![]() |
debt collector yang selalu menelpon biasanya disebut dengan telecollection |
Kejadian mengenaskan yang menimpa salah satu politisi partai
politik yang diduga telah dianiaya hingga tewas oleh sekolompok orang yang
mengatasnamakan sebagai penagih hutang atau debt collector dari salah satu bank
swasta, tampaknya menjadi pecutan keras bagi Bank Indonesia sebagai bank
sentral untuk memperbaiki pengaturan dan pengawasan penagihan kredit macet dinegeri
ini.
Tidak ada peraturan perundang-undangan yang secara khusus
mengatur mengenai penagih utang atau debt collector ini. Debt collector pada
prinsipnya bekerja berdasarkan kontrak dengan kreditur (Bank) untuk menagih
utang kepada debiturnya. Perjanjian pemberian kontrak diatur dalam KUHPerdata.
Khusus dibidang perbankan, memang ada peraturan
perundang-undangan yang memungkinkan pihak bank untuk menggunakan jasa pihak
lain untuk menagih utang. Hal tersebut diatur dalam PBI No. 11/11/PBI/2009
tentang Penyelenggaraan Kegiatan Alat Pembayaran dengan Menggunakan Kartu (PBI)
jo SE BI No. 11/10/DASP Perihal Penyelenggaraan Kegiatan Alat Pembayaran dengan
Menggunakan Kartu tanggal 13 April 2009 (SEBI).

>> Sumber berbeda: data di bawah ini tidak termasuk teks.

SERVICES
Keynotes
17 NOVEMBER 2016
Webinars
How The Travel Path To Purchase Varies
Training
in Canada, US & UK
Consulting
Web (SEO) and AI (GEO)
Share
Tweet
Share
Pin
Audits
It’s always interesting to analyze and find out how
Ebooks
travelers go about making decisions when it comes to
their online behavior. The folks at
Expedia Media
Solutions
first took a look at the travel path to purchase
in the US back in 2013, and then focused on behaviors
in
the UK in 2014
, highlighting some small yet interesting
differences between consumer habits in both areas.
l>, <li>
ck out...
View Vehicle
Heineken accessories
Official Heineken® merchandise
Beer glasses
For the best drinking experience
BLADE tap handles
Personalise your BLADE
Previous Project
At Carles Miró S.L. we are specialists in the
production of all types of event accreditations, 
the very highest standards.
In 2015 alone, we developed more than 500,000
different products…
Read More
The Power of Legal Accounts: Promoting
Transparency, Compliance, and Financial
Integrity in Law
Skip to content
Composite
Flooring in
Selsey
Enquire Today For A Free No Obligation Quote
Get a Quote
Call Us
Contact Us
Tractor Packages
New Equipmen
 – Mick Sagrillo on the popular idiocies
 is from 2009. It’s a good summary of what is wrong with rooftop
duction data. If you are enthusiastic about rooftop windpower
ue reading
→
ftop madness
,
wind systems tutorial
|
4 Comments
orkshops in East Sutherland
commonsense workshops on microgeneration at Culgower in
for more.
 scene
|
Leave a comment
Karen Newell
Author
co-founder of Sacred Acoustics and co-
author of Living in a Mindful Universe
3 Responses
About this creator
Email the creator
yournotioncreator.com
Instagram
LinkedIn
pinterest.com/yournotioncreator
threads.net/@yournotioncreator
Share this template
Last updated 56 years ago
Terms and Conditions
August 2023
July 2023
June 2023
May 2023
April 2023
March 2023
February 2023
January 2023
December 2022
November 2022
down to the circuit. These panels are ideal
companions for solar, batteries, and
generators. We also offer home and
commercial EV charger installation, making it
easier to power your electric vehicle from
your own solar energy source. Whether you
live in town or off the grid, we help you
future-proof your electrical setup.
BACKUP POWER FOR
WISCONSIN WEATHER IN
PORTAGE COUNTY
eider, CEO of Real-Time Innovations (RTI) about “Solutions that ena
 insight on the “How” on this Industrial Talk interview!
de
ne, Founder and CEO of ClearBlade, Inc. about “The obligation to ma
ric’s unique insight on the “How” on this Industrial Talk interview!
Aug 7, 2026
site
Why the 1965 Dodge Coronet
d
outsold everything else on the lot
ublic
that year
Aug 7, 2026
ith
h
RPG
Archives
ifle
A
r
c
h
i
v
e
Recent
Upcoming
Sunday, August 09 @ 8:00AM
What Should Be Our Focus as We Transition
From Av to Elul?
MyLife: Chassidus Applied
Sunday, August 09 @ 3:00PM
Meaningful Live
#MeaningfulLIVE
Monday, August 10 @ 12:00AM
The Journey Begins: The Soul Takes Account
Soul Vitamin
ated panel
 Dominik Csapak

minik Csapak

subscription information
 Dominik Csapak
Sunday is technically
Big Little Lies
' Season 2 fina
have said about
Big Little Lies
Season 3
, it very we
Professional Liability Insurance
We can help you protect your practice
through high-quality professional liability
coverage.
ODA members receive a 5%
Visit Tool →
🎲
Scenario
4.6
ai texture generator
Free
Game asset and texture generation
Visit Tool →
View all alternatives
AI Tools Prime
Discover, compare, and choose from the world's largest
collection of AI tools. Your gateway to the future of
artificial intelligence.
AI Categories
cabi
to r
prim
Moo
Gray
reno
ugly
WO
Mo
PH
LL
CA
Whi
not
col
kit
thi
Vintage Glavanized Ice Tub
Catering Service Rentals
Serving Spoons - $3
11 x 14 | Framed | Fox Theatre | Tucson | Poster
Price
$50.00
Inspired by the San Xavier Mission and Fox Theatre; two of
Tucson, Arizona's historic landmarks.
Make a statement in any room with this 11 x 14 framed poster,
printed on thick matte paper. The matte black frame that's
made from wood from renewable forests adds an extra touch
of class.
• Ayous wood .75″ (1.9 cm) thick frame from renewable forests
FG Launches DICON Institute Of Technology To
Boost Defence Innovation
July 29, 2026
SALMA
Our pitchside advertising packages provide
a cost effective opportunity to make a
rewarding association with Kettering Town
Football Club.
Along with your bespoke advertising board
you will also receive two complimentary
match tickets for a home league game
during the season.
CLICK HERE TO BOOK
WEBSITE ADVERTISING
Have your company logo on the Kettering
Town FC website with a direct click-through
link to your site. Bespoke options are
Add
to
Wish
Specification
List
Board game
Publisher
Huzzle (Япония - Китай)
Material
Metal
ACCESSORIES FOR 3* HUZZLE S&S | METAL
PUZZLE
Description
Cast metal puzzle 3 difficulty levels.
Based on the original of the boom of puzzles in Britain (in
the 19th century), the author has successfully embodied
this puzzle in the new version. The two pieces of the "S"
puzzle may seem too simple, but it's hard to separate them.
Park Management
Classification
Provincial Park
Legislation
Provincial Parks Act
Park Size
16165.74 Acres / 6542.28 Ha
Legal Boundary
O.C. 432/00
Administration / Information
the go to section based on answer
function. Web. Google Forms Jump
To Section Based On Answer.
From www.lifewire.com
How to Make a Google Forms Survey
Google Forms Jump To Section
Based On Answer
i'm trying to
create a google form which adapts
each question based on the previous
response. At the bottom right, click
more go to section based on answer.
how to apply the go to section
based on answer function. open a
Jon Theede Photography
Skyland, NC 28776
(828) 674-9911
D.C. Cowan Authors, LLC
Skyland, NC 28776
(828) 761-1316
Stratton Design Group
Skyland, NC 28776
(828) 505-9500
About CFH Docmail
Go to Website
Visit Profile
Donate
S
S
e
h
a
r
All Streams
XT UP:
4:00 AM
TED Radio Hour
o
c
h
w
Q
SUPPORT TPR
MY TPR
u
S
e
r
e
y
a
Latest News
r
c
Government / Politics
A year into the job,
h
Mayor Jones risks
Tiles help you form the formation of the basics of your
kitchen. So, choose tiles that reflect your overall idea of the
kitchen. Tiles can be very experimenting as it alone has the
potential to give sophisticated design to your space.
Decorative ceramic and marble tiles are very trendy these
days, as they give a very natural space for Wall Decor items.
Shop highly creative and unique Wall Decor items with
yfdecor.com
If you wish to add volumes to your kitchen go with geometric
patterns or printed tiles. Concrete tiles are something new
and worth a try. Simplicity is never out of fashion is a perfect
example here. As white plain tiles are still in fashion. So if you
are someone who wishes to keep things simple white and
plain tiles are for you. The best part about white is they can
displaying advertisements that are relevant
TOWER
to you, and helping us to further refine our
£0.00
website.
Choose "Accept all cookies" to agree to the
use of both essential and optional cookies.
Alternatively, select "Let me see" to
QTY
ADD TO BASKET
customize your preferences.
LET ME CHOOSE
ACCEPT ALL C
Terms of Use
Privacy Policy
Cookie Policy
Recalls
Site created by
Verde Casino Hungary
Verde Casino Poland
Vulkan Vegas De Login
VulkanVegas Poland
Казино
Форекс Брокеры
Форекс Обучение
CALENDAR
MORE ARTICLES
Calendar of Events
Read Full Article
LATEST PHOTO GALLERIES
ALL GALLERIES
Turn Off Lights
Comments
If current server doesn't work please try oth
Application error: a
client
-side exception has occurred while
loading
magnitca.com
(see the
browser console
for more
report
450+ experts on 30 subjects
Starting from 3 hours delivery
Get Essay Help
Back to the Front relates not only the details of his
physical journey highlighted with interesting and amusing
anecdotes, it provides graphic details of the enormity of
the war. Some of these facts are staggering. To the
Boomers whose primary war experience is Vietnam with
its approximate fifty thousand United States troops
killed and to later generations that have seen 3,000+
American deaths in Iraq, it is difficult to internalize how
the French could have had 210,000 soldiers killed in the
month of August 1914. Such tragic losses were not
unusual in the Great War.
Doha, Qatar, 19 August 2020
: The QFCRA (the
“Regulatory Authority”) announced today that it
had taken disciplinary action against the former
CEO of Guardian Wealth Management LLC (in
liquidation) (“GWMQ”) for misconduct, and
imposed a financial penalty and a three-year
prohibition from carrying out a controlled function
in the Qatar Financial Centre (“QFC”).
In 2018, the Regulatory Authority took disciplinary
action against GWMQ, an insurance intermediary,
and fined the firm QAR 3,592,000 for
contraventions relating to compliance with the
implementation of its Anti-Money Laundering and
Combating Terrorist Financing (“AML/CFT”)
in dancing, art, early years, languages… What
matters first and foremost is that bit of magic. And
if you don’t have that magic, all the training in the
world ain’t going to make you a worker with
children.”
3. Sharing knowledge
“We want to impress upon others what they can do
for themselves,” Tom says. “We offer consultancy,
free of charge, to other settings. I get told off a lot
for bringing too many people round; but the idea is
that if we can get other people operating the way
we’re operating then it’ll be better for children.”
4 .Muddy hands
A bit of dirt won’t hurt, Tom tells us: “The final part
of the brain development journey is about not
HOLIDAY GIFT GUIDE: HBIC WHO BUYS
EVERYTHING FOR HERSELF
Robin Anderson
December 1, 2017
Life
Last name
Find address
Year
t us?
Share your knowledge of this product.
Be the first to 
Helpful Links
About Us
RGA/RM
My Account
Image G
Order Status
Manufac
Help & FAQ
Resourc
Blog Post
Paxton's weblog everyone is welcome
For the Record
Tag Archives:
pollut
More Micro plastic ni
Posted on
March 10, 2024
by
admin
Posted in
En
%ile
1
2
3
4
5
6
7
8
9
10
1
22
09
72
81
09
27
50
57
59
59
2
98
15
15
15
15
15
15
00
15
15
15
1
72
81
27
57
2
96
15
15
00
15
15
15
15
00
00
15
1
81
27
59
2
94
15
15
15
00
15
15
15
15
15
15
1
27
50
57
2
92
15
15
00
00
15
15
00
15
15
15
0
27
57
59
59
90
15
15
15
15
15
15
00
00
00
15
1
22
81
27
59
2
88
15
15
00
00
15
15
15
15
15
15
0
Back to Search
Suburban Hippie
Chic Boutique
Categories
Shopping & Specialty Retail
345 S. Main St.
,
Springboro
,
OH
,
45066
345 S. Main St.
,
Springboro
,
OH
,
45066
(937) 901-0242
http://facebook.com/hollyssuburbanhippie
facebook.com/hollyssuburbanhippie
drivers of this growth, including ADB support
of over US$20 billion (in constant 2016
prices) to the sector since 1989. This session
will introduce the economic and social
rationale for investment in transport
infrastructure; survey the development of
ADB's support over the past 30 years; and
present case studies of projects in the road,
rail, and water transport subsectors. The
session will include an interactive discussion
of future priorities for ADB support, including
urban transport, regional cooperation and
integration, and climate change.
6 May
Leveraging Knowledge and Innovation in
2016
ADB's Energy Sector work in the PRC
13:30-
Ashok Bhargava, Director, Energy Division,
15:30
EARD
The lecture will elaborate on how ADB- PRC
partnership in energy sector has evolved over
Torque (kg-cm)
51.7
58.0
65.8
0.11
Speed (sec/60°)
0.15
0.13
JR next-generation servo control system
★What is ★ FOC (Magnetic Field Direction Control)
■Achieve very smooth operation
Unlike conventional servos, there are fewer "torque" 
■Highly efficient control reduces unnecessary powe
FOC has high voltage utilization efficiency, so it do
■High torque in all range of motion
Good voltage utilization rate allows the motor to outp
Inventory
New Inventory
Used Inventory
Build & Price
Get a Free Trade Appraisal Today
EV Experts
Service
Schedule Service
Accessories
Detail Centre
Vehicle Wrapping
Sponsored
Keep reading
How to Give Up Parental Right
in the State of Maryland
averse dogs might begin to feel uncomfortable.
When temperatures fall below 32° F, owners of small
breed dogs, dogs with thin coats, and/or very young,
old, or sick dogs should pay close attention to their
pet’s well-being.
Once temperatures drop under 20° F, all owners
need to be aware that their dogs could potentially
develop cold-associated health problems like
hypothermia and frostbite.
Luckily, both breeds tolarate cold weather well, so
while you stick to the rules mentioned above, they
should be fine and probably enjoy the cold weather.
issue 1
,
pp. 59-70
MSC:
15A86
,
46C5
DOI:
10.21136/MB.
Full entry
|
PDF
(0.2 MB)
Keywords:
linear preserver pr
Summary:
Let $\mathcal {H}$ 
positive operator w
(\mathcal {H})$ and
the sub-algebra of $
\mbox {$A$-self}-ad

Dalam PBI dan SEBI ini, diatur
bahwa:
a)
Dalam hal bank menggunakan jasa pihak lain untuk
melakukan penagihan, hal ini wajib diberitahukan kepada pemegang kartu.
b)
Bank wajib memastikan bahwa tata cara,
mekanisme, prosedur, dan kualitas pelaksanaan kegiatan oleh pihak lain tersebut
sesuai dengan tata cara, mekanisme, prosedur dan kualitas pelaksanaan kegiatan
yang dilakukan oleh bank itu sendiri.
c)
Penagihan oelh pihak lain tersebu hanya dapat
dilakukan jika kualitas tagihan Kartu Kredit dimaksud dalam kategori
kolektibilitas diragukan atau macet.
d)
Bank harus mennjamin bahwa penagihan dilakukann
dengan cara-cara yang tidak melanggar hukum.
e)
Perjanjian kerja sama antara bank dan pihak lain
untuk melakukan penagihan transaksi Kartu Kredit tersebut harus memuat klausula
tentang tanggung jawab bank terhadap segala akibat hukum yang timbul akibat
dari kerja sama dengan pihak lain tersebut.
Kalau merujuk pada ketentuan-ketentuan KUHP, tindakan
kekerasan yang dilakukan oleh debt collector bisa dijerat hukum. Dalam hal debt
collector tersebut menggunakan kata-kata kasar dan dilakukan didepan umum, ia
bisa dipidana dengan pasal penghinaan, yaitu Pasal 310 KUHP:
“Barangsiapa merusak kehormatan
atau nama baik seseorang dengan jalan menuduh dia melakukan sesuatu perbuatan
denan maksud yang nyata akan tersiarnya tuduhan itu, dihukum karna menistam
denan hukuman penjara selama-lamanya Sembilan bulan atau denda
sebanyak-banyaknya Rp 4.500,00”.
Selain itu, bisa juga digunakan Pasal 335 ayat (1) KUHP tentang perbuatan tidak
menyenangkan:
“Diancam dengan pidana penjara paling lama satu tahun atau
denda paling banyak Rp.4,500,00 barangsiapa secara melawan hukum memaksa oran
lain supaya melakukan, tidak melakukan, atau membiarkan sesuatu, dengan memakai
kekerasan, sesuatu perbuatan lain maupun perlakuan yang tidak menyenangkan,
atau dengan memakai ancaman kekerasan, sesuatu perbuatan lain maupun perlakuan
yang tidak menyenangkan, baik terhadap orang itu sendiri maupun orang lain.”